INSTRUCTIONS FOR THE TASK: Please continue the passage on mid-tier gold miners and the GDXJ fund from its last sentence, leaving the listing aside.

TEXT SECTION:
#####

The global nature of the gold-mining industry complicates efforts to gather this important data. Many mid-tier gold miners trade in Australia, Canada, South Africa, the United Kingdom, and other countries with quite-different reporting requirements. These include half-year reporting rather than quarterly, long 90-day filing deadlines after year-ends, and very-dissimilar presentations of operating and financial results.
The definitive list of mid-tier gold miners to analyze comes from the GDXJ VanEck Vectors Junior Gold Miners ETF. Despite its misleading name, GDXJ is totally dominated by mid-tier gold miners and not juniors. GDXJ is the world’s second-largest gold-stock ETF, with $4.5b of net assets this week. That is only behind its big-brother GDX VanEck Vectors Gold Miners ETF that includes the major gold miners.

#####

RAW DATA:
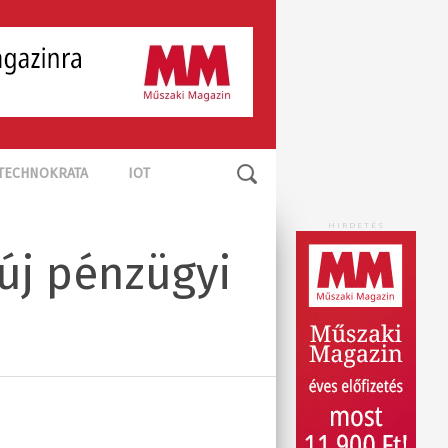
TECHNOKRATA
IOT
HIRDETÉS
új pénzügyi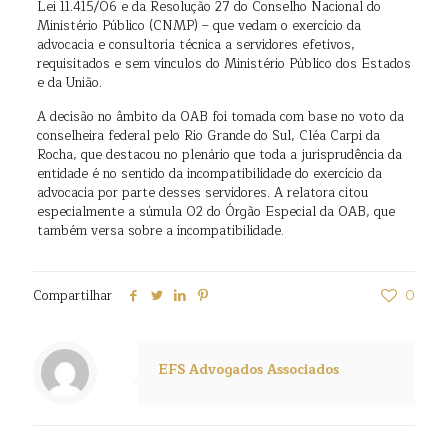
Lei 11.415/06 e da Resolução 27 do Conselho Nacional do
Ministério Público (CNMP) – que vedam o exercício da
advocacia e consultoria técnica a servidores efetivos,
requisitados e sem vínculos do Ministério Público dos Estados
e da União.
A decisão no âmbito da OAB foi tomada com base no voto da
conselheira federal pelo Rio Grande do Sul, Cléa Carpi da
Rocha, que destacou no plenário que toda a jurisprudência da
entidade é no sentido da incompatibilidade do exercício da
advocacia por parte desses servidores. A relatora citou
especialmente a súmula 02 do Órgão Especial da OAB, que
também versa sobre a incompatibilidade.
Compartilhar
0
EFS Advogados Associados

#####

RESPONSE BOX:
Major gold miners are those that produce over 1m ounces of gold annually. The mid-tier gold miners are smaller, producing between 300k to 1m ounces each year. Below 300k is the junior realm. Translated into quarterly terms, majors mine 250k+ ounces, mid-tiers 75k to 250k, and juniors less than 75k. GDXJ was originally launched as a real junior-gold-stock ETF as its name implies, but it was forced to change its mission.
Gold stocks soared in price and popularity in the first half of 2016, ignited by a new bull market in gold. The metal itself awoke from deep secular lows and surged 29.9% higher in just 6.7 months. GDXJ and GDX skyrocketed 202.5% and 151.2% higher in roughly that same span, greatly leveraging gold’s gains! As capital flooded into GDXJ to own junior miners, this ETF risked running afoul of Canadian securities laws.
Canada is the center of the junior-gold universe, where most juniors trade. Once any investor including an ETF buys up a 20%+ stake in a Canadian stock, it is legally deemed a takeover offer. This may have been relevant to a single corporate buyer amassing 20%+, but GDXJ’s legions of investors certainly weren’t trying to take over small gold miners. GDXJ diversified away from juniors to comply with that archaic rule.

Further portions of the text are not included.